We have sent an email to the owners of the potentially affected projects which had Link Sharing on at the time of the incident.
The incident only affected users who accessed Overleaf during the periods 02:47 GMT to 02:52 GMT and 03:18 GMT to 03:48 GMT on 10 October and was limited to 141 projects with Link Sharing on.
Importantly, there is no indication that any projects with Link Sharing turned off were affected by this incident.
The incident did not result in the exposure of any password data or, for the avoidance of doubt, credit card or payment information.
Has the issue been corrected?
We believe the measures that we have so far taken have corrected the issue.
We have also been in touch with the infrastructure provider that had the initial outage to discuss the matter.
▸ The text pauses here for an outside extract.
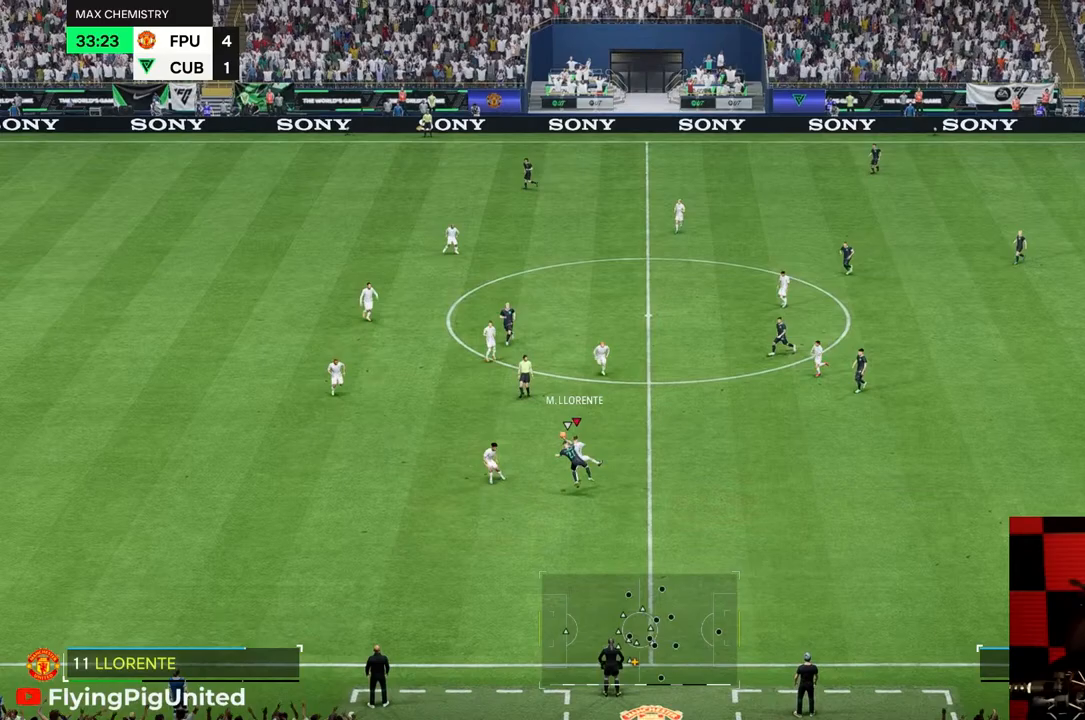
{"buttons": [], "left_stick": "left", "right_stick": "center", "events": [[350, "R2", "up"]]}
What should I do / where can I get more information?
If you have any concerns or would like to report a problem, please get in touch.
We will keep this blog post updated with any further information.
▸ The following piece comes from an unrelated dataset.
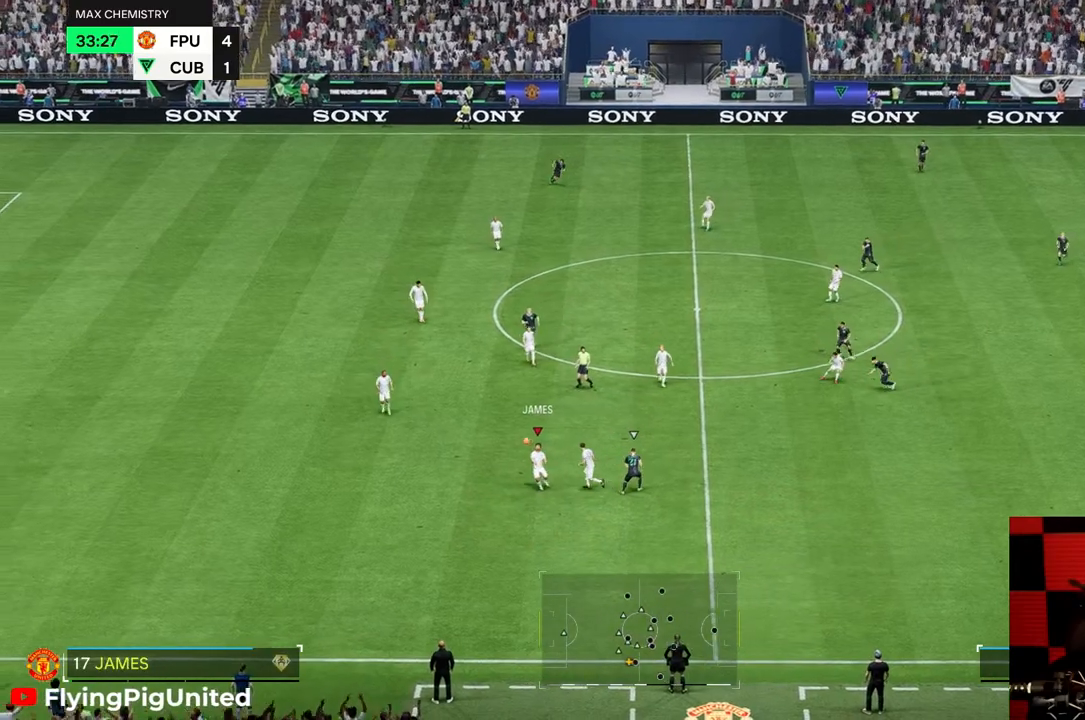
{"buttons": [], "left_stick": "up-left", "right_stick": "center", "events": [[83, "left_stick", "up"], [217, "left_stick", "up-left"]]}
To everyone affected, we are sorry
We take this type of issue very seriously and shall continue doing everything we can to protect your content and learn from this incident. In the meantime, we apologise for any inconvenience or concern caused and thank everyone for their patience during the initial outage, and the maintenance window which followed whilst we resolved this.
Updates
Monday 14 October: Since our initial investigation on Thursday, we identified a shorter second window, 02:47 GMT to 02:52 GMT, during which the site was at least partially responsive and the access control problem was also present, in addition to the original window of 03:18 GMT to 03:38 GMT. We have updated this article to mention both windows. For projects with Link Sharing turned on that might have been affected in the new window, we have again turned off Link Sharing as a precaution and have emailed the owners of those projects today.
We have also since had time to incorporate more data into our analysis and were able to show that some projects we previously thought might have been affected were not. Taking into account these reductions and also an increase from the new window, we now believe that 141 projects were affected, which is down from Thursday’s upper bound of 203.